**Problem description**
Below are several entries. Transcribe exactly those lines that fall from the one with "left eye: (166, 160)" through the one with "right elbow: (148, 161)", end lines included.

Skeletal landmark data
/---

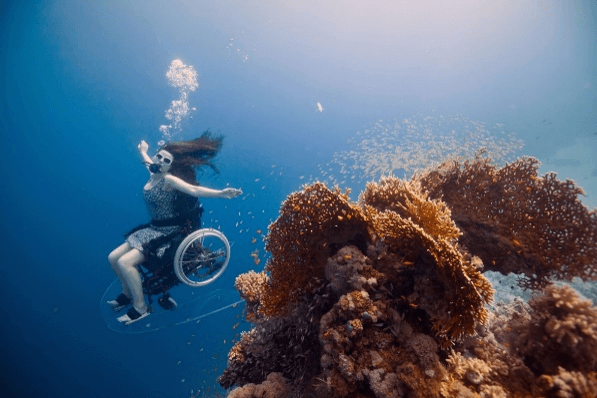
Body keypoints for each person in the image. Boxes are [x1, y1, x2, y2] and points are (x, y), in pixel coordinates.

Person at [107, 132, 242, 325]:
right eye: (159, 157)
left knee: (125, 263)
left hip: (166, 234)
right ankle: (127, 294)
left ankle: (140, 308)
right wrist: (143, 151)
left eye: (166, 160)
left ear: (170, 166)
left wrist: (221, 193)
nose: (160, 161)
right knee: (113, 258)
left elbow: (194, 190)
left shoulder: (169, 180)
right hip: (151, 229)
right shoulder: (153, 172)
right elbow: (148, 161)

\---
/---

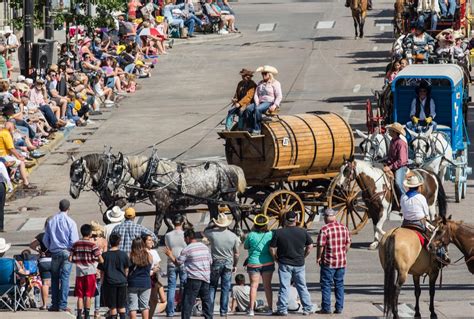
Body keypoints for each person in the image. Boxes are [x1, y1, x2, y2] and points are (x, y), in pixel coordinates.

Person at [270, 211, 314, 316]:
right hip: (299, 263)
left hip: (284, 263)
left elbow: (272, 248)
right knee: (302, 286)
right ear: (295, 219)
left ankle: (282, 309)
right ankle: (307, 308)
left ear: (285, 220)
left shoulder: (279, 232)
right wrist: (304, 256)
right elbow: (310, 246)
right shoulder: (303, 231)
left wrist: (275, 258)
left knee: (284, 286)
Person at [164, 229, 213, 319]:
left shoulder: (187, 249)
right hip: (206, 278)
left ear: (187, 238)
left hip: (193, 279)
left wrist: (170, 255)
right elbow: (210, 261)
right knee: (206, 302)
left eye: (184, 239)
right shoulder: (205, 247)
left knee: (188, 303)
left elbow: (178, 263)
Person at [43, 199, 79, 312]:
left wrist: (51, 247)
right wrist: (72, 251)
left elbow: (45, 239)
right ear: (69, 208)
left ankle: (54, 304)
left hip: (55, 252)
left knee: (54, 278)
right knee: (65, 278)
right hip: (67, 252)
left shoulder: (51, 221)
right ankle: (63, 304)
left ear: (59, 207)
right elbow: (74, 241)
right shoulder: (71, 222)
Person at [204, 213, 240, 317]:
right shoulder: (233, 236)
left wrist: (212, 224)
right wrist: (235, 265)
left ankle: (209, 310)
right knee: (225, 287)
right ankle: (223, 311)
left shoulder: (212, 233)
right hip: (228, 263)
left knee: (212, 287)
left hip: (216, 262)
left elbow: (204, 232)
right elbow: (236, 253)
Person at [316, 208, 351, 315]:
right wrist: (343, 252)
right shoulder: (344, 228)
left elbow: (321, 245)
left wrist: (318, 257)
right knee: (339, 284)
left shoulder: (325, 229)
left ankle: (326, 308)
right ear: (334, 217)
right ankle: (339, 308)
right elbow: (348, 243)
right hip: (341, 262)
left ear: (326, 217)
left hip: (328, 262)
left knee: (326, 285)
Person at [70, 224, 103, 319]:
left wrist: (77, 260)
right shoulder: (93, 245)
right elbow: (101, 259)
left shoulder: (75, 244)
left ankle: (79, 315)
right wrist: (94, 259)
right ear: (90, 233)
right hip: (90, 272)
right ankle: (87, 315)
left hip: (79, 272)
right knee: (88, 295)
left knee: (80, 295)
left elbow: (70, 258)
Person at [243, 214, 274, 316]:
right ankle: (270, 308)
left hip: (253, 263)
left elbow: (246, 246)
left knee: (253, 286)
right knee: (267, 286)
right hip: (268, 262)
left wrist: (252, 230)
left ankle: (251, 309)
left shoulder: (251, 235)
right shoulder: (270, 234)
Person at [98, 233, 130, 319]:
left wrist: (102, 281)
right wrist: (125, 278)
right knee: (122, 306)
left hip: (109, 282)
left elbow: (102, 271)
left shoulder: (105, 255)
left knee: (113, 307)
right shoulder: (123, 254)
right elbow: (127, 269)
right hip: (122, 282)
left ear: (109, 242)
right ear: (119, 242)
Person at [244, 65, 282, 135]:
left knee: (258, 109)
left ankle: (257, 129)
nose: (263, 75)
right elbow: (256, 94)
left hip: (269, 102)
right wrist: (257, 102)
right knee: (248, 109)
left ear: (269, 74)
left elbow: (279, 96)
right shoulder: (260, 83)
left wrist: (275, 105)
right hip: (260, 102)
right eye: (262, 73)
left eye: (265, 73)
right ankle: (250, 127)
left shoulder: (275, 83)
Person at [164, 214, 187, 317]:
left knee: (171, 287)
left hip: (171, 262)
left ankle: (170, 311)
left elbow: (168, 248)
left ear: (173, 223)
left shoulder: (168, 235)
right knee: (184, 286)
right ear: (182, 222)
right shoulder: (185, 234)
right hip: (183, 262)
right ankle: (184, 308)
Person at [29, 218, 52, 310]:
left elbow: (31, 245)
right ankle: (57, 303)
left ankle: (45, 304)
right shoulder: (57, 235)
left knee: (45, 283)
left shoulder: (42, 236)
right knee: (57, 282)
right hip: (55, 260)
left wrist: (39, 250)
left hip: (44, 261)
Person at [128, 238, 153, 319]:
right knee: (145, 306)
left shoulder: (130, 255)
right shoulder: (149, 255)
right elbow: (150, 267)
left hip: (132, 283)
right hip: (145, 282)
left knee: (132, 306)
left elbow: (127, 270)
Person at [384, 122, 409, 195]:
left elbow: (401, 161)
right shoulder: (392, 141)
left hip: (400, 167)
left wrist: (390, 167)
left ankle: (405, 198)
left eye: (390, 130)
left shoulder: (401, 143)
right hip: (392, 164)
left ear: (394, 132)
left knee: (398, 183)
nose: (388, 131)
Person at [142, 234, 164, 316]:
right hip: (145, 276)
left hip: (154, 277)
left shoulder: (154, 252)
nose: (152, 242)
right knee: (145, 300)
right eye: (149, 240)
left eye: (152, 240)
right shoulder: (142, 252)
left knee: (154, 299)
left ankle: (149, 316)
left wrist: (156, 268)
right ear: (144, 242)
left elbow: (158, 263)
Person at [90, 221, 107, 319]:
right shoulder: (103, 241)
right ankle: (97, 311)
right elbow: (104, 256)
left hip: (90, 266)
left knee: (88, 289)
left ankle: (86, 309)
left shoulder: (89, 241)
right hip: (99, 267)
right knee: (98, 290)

\---

**Exercise solution**
left eye: (166, 160)
left ear: (170, 166)
left wrist: (221, 193)
nose: (160, 161)
right knee: (113, 258)
left elbow: (194, 190)
left shoulder: (169, 180)
right hip: (151, 229)
right shoulder: (153, 172)
right elbow: (148, 161)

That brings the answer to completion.